WORK REQUEST:
In the piece on 401k and pension plans, transcribe everything from "401k vs Pension" down to "plan is portable.".

SOURCE EXTRACT:
--------------------------------------------------

401k vs Pension plan: an employers view

I work for a fairly large company. As part of my benefits, I can chose to contribute to a 401k retirement plan, but the company does not do any sort of guarenteed matching, and only contributes to it occasionally.

They DO have a pension plan, which the company pays for. If I chose to leave the company before retirement, I’ve been told that the pension plan is portable.

So…

What is the benefit to my employer to go with a pension plan, instead of contributing to a 401k?

Your employer could have several benefits from the decision to maintain a pension plan and only contribute occasionally to a 401(k) plan (presumably as a discretionary match or profit-sharing contribution):

  1. It is possible that the employer has legal agreements with other parties that require the employer to maintain the pension plan. If the employer has to maintain the pension plan for some people, then anti-discrimination rules may require a large portion of the employees to participant. Also, even if the anti-discrimination rules don’t apply, the administrative costs may be less.

--------------------------------------------------

[Source records]

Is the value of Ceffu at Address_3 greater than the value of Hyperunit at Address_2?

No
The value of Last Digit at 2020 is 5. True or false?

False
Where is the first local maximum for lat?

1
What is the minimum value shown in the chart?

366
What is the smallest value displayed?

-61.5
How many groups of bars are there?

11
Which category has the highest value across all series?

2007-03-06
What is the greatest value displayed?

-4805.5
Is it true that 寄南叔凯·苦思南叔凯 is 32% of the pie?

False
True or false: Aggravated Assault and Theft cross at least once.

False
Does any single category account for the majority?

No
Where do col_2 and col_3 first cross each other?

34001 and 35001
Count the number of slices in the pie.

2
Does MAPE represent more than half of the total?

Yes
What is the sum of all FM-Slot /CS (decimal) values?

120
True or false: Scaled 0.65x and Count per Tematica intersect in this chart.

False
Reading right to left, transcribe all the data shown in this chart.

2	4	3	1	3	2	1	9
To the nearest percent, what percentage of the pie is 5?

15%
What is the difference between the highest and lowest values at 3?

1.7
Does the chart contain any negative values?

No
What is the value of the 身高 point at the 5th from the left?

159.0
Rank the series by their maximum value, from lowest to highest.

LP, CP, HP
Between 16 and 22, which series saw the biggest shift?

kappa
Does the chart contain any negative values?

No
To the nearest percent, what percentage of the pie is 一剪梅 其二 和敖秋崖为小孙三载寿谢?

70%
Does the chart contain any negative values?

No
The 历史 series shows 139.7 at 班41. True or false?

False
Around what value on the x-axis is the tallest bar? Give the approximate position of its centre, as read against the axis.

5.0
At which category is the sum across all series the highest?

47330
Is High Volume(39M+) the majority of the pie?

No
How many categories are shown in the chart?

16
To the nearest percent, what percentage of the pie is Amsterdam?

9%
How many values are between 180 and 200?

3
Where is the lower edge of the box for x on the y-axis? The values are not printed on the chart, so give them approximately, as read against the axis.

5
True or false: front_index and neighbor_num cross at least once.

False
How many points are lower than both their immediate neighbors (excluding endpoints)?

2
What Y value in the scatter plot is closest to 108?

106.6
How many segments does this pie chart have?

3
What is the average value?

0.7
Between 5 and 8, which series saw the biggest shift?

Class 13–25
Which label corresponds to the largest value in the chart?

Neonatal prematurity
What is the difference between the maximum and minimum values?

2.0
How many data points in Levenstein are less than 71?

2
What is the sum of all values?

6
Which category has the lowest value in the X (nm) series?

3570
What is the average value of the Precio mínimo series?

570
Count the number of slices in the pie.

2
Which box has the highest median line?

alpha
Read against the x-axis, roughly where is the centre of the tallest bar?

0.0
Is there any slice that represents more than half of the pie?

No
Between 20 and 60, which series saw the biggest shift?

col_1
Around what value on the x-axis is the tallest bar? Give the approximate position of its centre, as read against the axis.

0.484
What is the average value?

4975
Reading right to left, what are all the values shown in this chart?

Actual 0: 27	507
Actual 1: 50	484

--------------------------------------------------

SOLUTION FOR THIS EXERCISE:
401k vs Pension plan: an employers view

I work for a fairly large company. As part of my benefits, I can chose to contribute to a 401k retirement plan, but the company does not do any sort of guarenteed matching, and only contributes to it occasionally.

They DO have a pension plan, which the company pays for. If I chose to leave the company before retirement, I’ve been told that the pension plan is portable.